» Entries supplied:

■ ■ ■ ■ ■

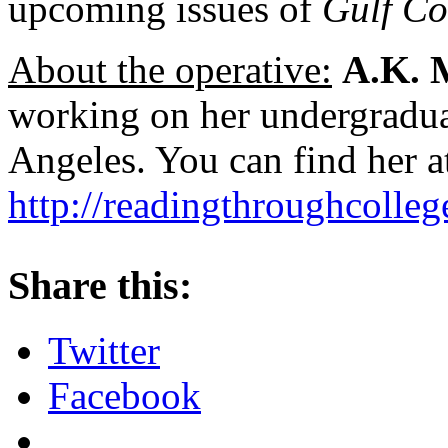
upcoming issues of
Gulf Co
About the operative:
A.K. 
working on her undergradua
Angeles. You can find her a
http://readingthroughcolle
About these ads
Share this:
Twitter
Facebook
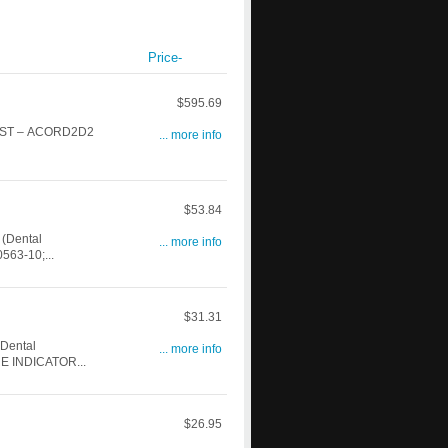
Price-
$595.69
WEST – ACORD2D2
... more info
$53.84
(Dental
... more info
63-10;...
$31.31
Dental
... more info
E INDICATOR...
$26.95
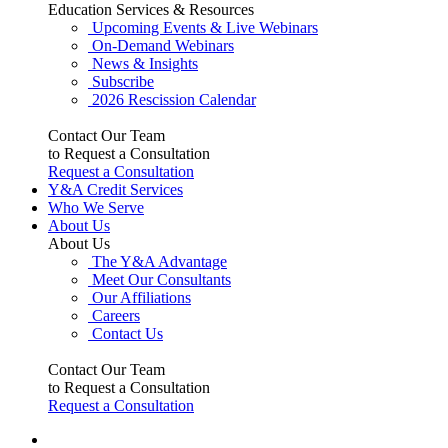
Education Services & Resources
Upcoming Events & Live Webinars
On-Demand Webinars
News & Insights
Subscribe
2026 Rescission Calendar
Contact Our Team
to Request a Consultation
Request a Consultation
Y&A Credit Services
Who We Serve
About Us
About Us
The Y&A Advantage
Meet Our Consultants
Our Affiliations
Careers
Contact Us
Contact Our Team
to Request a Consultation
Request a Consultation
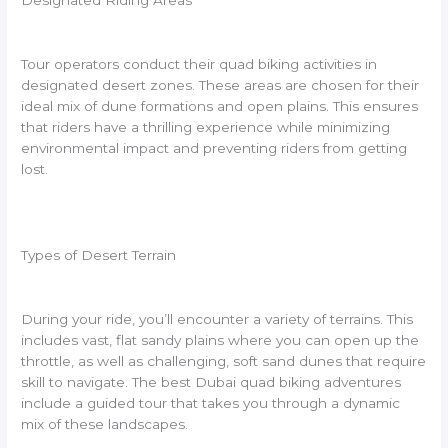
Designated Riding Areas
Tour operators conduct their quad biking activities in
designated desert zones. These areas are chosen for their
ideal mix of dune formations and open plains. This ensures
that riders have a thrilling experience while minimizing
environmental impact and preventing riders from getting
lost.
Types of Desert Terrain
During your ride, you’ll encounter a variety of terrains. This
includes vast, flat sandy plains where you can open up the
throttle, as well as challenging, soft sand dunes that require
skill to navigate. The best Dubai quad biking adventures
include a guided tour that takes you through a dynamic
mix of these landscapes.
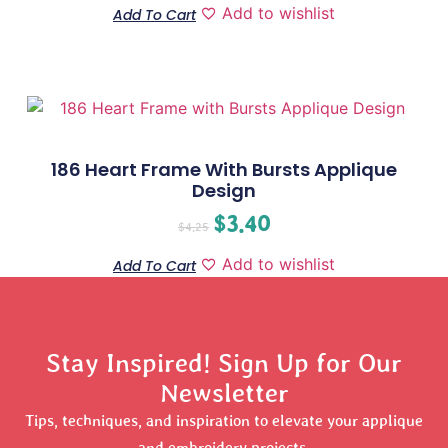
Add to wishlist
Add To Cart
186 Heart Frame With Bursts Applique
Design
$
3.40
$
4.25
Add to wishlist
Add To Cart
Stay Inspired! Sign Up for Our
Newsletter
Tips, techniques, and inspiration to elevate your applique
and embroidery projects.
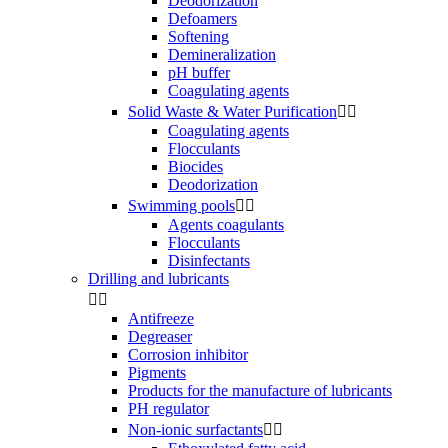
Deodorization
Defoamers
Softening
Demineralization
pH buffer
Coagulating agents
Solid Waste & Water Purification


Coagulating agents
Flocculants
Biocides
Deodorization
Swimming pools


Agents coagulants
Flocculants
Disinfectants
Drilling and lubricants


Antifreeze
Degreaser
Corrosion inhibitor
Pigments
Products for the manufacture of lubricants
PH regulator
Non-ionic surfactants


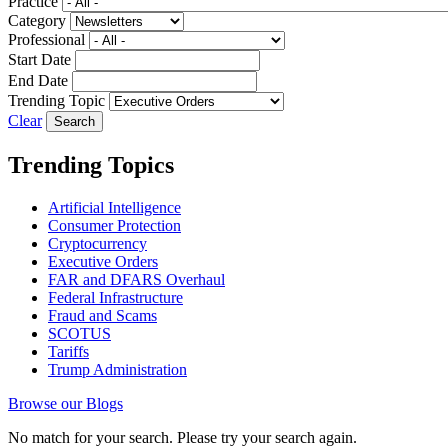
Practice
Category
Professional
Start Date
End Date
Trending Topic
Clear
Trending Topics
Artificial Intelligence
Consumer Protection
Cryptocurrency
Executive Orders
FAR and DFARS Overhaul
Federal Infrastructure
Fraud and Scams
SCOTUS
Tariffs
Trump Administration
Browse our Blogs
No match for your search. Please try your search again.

■ ■ ■ ■ ■

Pick out each line in the entries above that contains the string "Webinars", and copy those lines in full.

Upcoming Events & Live Webinars
On-Demand Webinars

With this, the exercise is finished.